Currently, apart from the standard activity such as publishing and distribution of book series, the company operates in new fields such as co-production and distribution of large-screen films (for example Drogówka) as well as co-production of cultural events including Woody Allen's concert in Warsaw.

Agora tried to build its own group shopping portal HappyDay.pl. This was closed on 2 January 2014.

===Gazeta Wyborcza===

Gazeta Wyborcza was founded in 1989 as the platform for the first democratic parliamentary elections. It was created by a group of journalists and activists of the underground democratic opposition press. Since the beginning, the newspaper's Editor-in-Chief has been Adam Michnik, a member of the opposition in the 1960–1980s.

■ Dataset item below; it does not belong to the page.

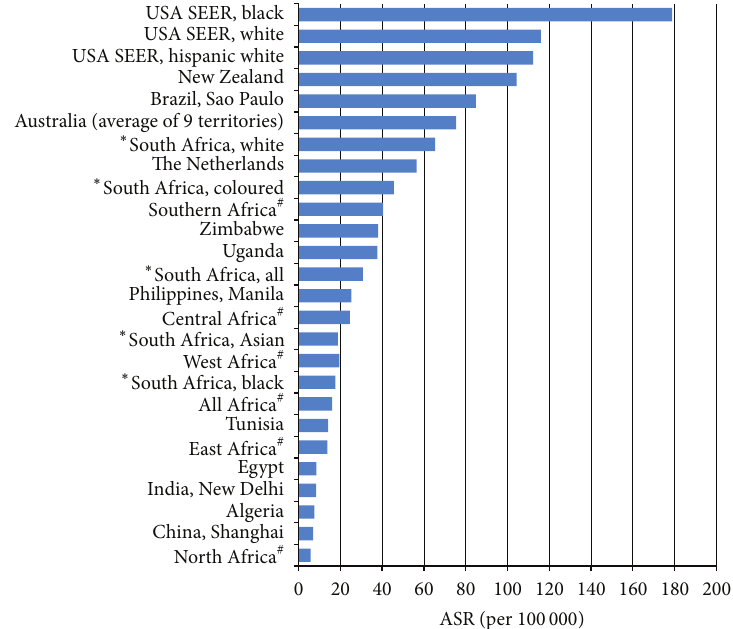
Figure 5: Comparison of age standardised rates (ASR) per 100 000 for prostate cancer from Curado et al. 1998–2002 [5], Parkin et al. 2002 (#) [37], and South African pathology based National Cancer Registry 2006 ( ∗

The online edition of Gazeta Wyborcza, Wyborcza.pl, is one of the most popular websites of press titles in Poland.

===Gazeta.pl===

The portal gazeta.pl. was split off from Wyborcza newspaper in 2008. Previously it was used as a website for the Wyborcza newspaper. Unlike Wyborcza, gazeta.pl is focused on 'lighter' news: celebrity gossip, entertainment and sports.

The content published in portal is created by the editorial teams of Gazeta.pl and the journalists from Agora Radio Group, who work together in a newsroom. The editorial teams may also use a TV studio where news information and entertainment materials are shot, for example, editorial cycles, interviews, news programs for Gazeta.pl and Internet television Gazeta.tv. The content from the websites comprising Gazeta.pl are available in mobile versions as well as applications for smartphones ("Gazeta.pl for iPhone") and for Samsung TV sets.

As the first portal in Poland, Gazeta.pl initiated live transmission of the important events and now includes other editorial and audiovisual materials.

The company operates Internet forums: Forum.Gazeta.pl and the blog platform Blox.pl, until its shutdown in April 2019. Gazeta.pl, as one of the largest portals in Poland, also syndicates content from providers abroad including Microsoft, Google, Opera Software, Dailymotion and VideoJug.

=== Agora Foundation ===
In 2004, the Agora Foundation, a public benefit organization, was founded. The Foundation focuses on "co-organizing and financing social campaigns initiated by Gazeta Wyborcza. These actions are financed from the annual fundraising of 1 percent, a tax deduction for which a special sub-account has been created at the Foundation." Since 2017, the Agora Foundation is also a member organization of the European Press Prize.

== Record label ==
Since 2007 Agora SA releases musical albums, DVDs and special box sets of such artists as Kayah, Maciej Maleńczuk, Wojciech Waglewski, Voo Voo, Ewa Bem, Edyta Górniak, Marek Kościkiewicz, Marek Dyjak, Fisz, Emade, Pustki, Dagadana, Cool Kids of Death, Magda Navarette, Lech Janerka, Maria Peszek, Muniek Staszczyk and Hey among others.

Agora SA releases albums formally as books (including ISBN), as of VAT value for musical albums in Poland is 22% with that for books is 0%. That enables the albums to be charted on OLiS (Official Sales Chart). Although many of Agora SA releases was certified Gold and Platinum by Polish Society of the Phonographic Industry (ZPAV).